Your article on high heels, “Ouch” [June 18], offers a perfect description of an awful and largely ignored habit.
Thirty years ago, working as a nurse and radiology department administrator, I saw droves of 35-to-45-year-old women filing through our halls because of lumbar spines irreversibly damaged by heels. It’s also been barely 30 years since heels in general, not just towering heels, were decried by the medical world. Thank you for a very instructive reminder about vanity’s cost to health.

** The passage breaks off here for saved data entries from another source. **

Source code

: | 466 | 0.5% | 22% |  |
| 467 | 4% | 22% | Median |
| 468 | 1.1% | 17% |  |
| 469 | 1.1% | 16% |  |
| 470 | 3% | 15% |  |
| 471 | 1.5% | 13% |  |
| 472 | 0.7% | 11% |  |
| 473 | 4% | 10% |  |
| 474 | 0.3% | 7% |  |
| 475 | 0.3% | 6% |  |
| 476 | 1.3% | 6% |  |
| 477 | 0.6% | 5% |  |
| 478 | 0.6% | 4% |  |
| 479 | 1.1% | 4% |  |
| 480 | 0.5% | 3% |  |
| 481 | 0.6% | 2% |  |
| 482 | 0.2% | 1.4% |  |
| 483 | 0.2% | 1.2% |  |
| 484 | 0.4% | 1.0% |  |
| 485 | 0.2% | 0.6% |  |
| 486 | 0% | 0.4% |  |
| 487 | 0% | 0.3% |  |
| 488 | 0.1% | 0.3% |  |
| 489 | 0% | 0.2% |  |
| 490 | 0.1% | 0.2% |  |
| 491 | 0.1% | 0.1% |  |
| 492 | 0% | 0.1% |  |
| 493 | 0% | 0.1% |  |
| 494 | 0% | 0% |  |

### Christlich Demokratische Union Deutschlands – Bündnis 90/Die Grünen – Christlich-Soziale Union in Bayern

Jan Dirckx, Winchester, Va.
Thanks for the article on trigger points, “These muscle knots cause pain that spreads” [June 18]. Doctors are very ignorant when it comes to muscles. Months after I had my second hip replacement, I had disabling pain in my knees. The orthopedist took X-rays which showed nothing wrong with my joints, so I asked for a referral to a very good physical therapist I’d been to before. He knew exactly where to massage my legs to get the knots to loosen. There is also a good book, The Trigger Point Therapy Workbook, that can help anyone to do self-massage. It takes some time, but it works! I’m still working on getting all my strength back, but I have very little pain now and can make it better myself.
Nancy S. Pyle, Staunton, Va.
Your article says that “medicine has only recently come to understand” myofascial pain. This is far from the case. Seventy years ago, Janet Travell was developing treatments for what was (in the 1940s) a new idea. Her treatments are documented in the two-volume textbook she co-authored with David Simons, “Myofascial Pain and Dysfunction: The Trigger Point Manual,” as well as in dozens of journal articles. Her detailed charts showing referred pain patterns and the location of trigger points that cause each pain pattern are available on the Internet, as are the textbooks. She describes dry needling, but she actually favored a stretch technique that can be practiced by many kinds of practitioners who are not licensed to insert needles. She presented papers and gave continuing education courses that reached thousands of practitioners.
As an acupuncturist, I treated these syndromes many times, using both Oriental theory and Dr. Travell’s techniques. Her treatments are incredibly effective yet apparently have been forgotten or, more likely, never learned by doctors who see pain-syndrome patients daily.
Jo Ellen Hayden, Owings
Amy Mathews Amos, the article’s author, replies:
Dr. Janet Travell was indeed a pioneer in describing and treating trigger points and referred pain decades ago. It’s not that medicine has forgotten this but rather that many in medicine never fully accepted it. According to practitioners and researchers I interviewed for this article, Travell and Simon’s work doesn’t satisfy medicine’s “gold standard” of rigorous, statistically tested clinical research with randomized, controlled trials. As a result, some in the medical community consider their work not sufficiently supported yet.
Regarding “A child with diabetes, a quarter-century later” [June 18]: My 14-year-old son was diagnosed with Type 1 diabetes last year. Beyond the obvious physical and emotional struggles, the confusion between Type 1 and Type 2 diabetes presents a big obstacle for him and others living with this disease. Confusion and misconceptions about these types have resulted in the perception that diabetes, as a whole, is no big deal. This attitude is adversely affecting awareness and fundraising efforts.
Jeanette Collier, a fellow mom of a Type 1 child, and I have filed a petition to revise the type classification names of both Type 1 and Type 2 diabetes to more accurately reflect the nature of each condition. It is already approaching 5,000 signatures.
Jamie Perez, Miami
“Those streaks on your roof? They’re prehistoric.” [Urban Jungle, June 18] did not mention an effective way to remove roof algae without harming other vegetation: oxygen bleach.